§ JOB ITEM: Transcribe each record precisely; images stay out.

(Collected data)
- - -

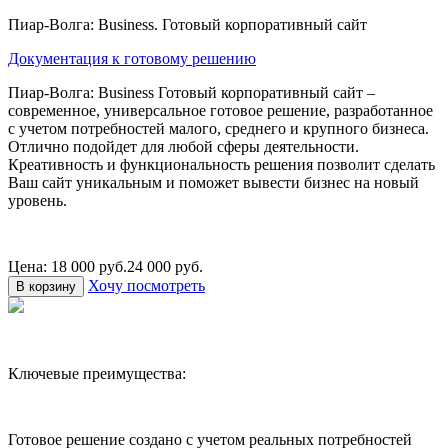
Пиар-Волга: Business. Готовый корпоративный сайт
Документация к готовому решению
Пиар-Волга: Business
Готовый корпоративный сайт –
современное, универсальное готовое решение, разработанное
с учетом потребностей малого, среднего и крупного бизнеса.
Отлично подойдет для любой сферы деятельности.
Креативность и функциональность решения позволит сделать
Ваш сайт уникальным и поможет вывести бизнес на новый
уровень.
Цена: 18 000 руб.
24 000 руб.
Хочу посмотреть
В корзину
Ключевые преимущества:
Готовое решение создано с учетом реальных потребностей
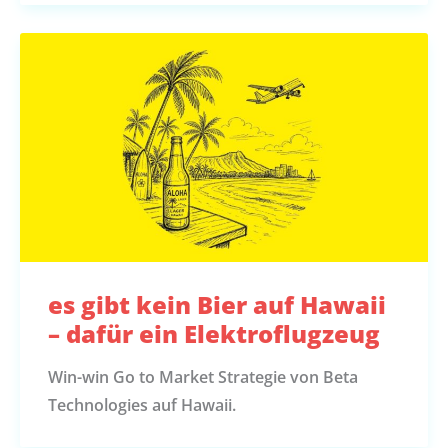
es gibt kein Bier auf Hawaii
– dafür ein Elektroflugzeug
Win-win Go to Market Strategie von Beta
Technologies auf Hawaii.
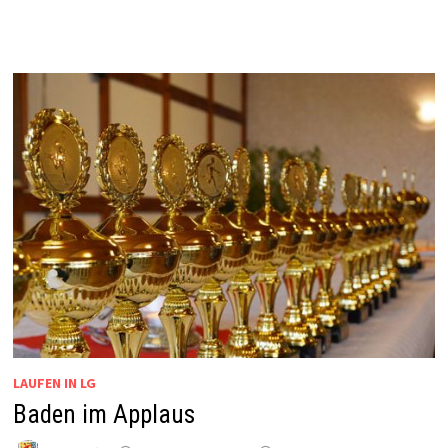
LAUFEN IN LG
Baden im Applaus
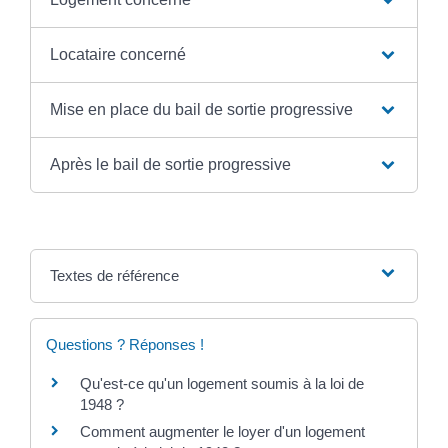
Locataire concerné
Mise en place du bail de sortie progressive
Après le bail de sortie progressive
Textes de référence
Questions ? Réponses !
Qu'est-ce qu'un logement soumis à la loi de
1948 ?
Comment augmenter le loyer d'un logement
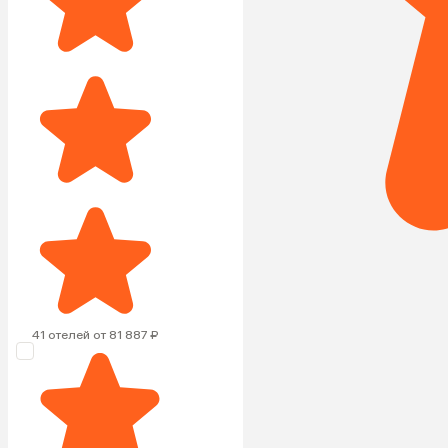
41 отелей от 81 887 ₽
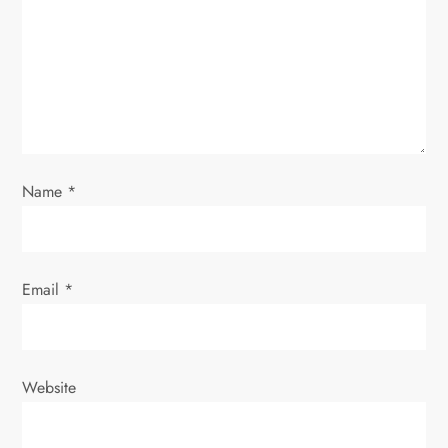
t
i
o
n
Name
*
Email
*
Website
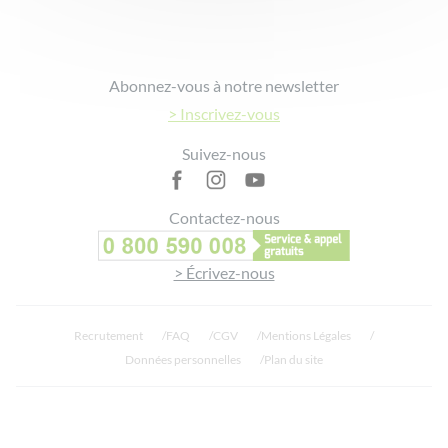
Footer
Abonnez-vous à notre newsletter
> Inscrivez-vous
Suivez-nous
Contactez-nous
> Écrivez-nous
Recrutement
FAQ
CGV
Mentions Légales
Données personnelles
Plan du site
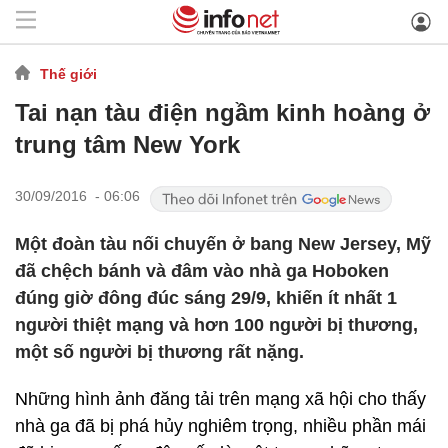
Thế giới
Tai nạn tàu điện ngầm kinh hoàng ở
trung tâm New York
30/09/2016 - 06:06
Một đoàn tàu nối chuyến ở bang New Jersey, Mỹ
đã chệch bánh và đâm vào nhà ga Hoboken
đúng giờ đông đúc sáng 29/9, khiến ít nhất 1
người thiệt mạng và hơn 100 người bị thương,
một số người bị thương rất nặng.
Những hình ảnh đăng tải trên mạng xã hội cho thấy
nhà ga đã bị phá hủy nghiêm trọng, nhiều phần mái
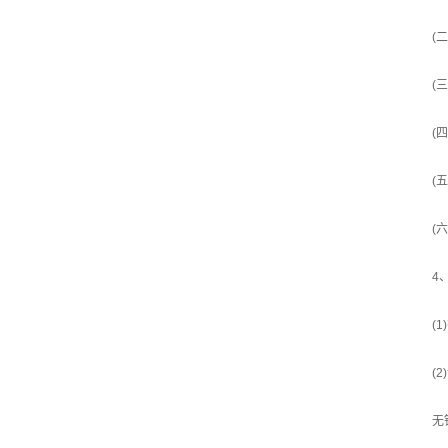
(
(
(
(
(
4
(
(
无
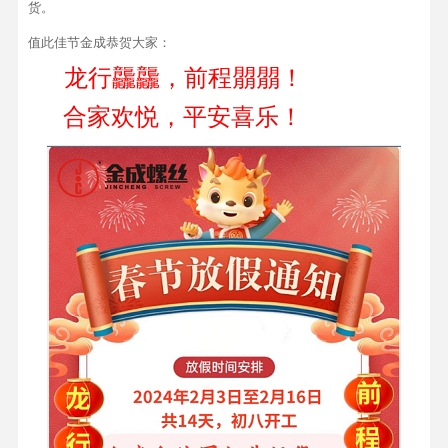
货。
值此佳节金成恭贺大家：
龙行龘龘，前程朤朤！
合家欢悦，平安喜乐！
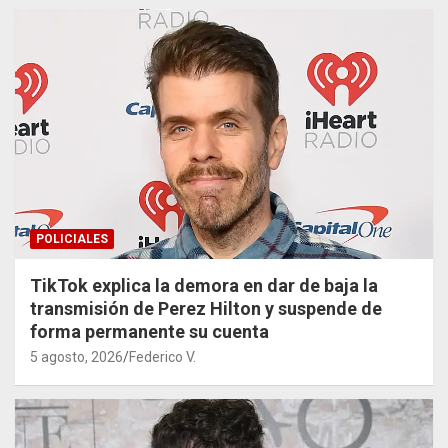
POLICIALES
TikTok explica la demora en dar de baja la
transmisión de Perez Hilton y suspende de
forma permanente su cuenta
5 agosto, 2026
Federico V.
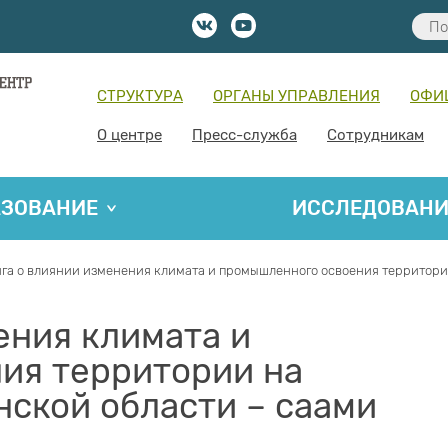
СТРУКТУРА
ОРГАНЫ УПРАВЛЕНИЯ
ОФИ
О центре
Пресс-служба
Сотрудникам
АЗОВАНИЕ
ИССЛЕДОВАН
га о влиянии изменения климата и промышленного освоения территори
ения климата и
ия территории на
ской области – саами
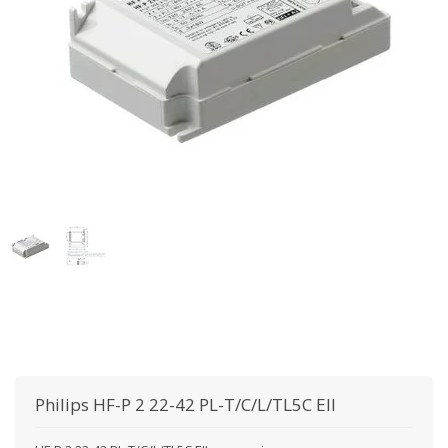
Philips
HF-P 2 22-42 PL-T/C/L/TL5C EII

- - -

§ RESULT OF THE TASK:
Пиар-Волга: Business. Готовый корпоративный сайт
Документация к готовому решению
Пиар-Волга: Business
Готовый корпоративный сайт –
современное, универсальное готовое решение, разработанное
с учетом потребностей малого, среднего и крупного бизнеса.
Отлично подойдет для любой сферы деятельности.
Креативность и функциональность решения позволит сделать
Ваш сайт уникальным и поможет вывести бизнес на новый
уровень.
Цена: 18 000 руб.
24 000 руб.
Хочу посмотреть
В корзину
Ключевые преимущества:
Готовое решение создано с учетом реальных потребностей
es gibt kein Bier auf Hawaii
– dafür ein Elektroflugzeug
Win-win Go to Market Strategie von Beta
Technologies auf Hawaii.
LAUFEN IN LG
Baden im Applaus
Locataire concerné
Mise en place du bail de sortie progressive
Après le bail de sortie progressive
Textes de référence
Questions ? Réponses !
Qu'est-ce qu'un logement soumis à la loi de
1948 ?
Comment augmenter le loyer d'un logement
41 отелей от 81 887 ₽
t
i
o
n
Name
*
Email
*
Website
Footer
Abonnez-vous à notre newsletter
> Inscrivez-vous
Suivez-nous
Contactez-nous
> Écrivez-nous
Recrutement
FAQ
CGV
Mentions Légales
Données personnelles
Plan du site
Thế giới
Tai nạn tàu điện ngầm kinh hoàng ở
trung tâm New York
30/09/2016 - 06:06
Một đoàn tàu nối chuyến ở bang New Jersey, Mỹ
đã chệch bánh và đâm vào nhà ga Hoboken
đúng giờ đông đúc sáng 29/9, khiến ít nhất 1
người thiệt mạng và hơn 100 người bị thương,
một số người bị thương rất nặng.
Những hình ảnh đăng tải trên mạng xã hội cho thấy
nhà ga đã bị phá hủy nghiêm trọng, nhiều phần mái
(
(
(
(
(
4
(
(
无
货。
值此佳节金成恭贺大家：
龙行龘龘，前程朤朤！
合家欢悦，平安喜乐！
POLICIALES
TikTok explica la demora en dar de baja la
transmisión de Perez Hilton y suspende de
forma permanente su cuenta
5 agosto, 2026
Federico V.
СТРУКТУРА
ОРГАНЫ УПРАВЛЕНИЯ
ОФИ
О центре
Пресс-служба
Сотрудникам
АЗОВАНИЕ
ИССЛЕДОВАН
га о влиянии изменения климата и промышленного освоения территори
ения климата и
ия территории на
ской области – саами
Philips
HF-P 2 22-42 PL-T/C/L/TL5C EII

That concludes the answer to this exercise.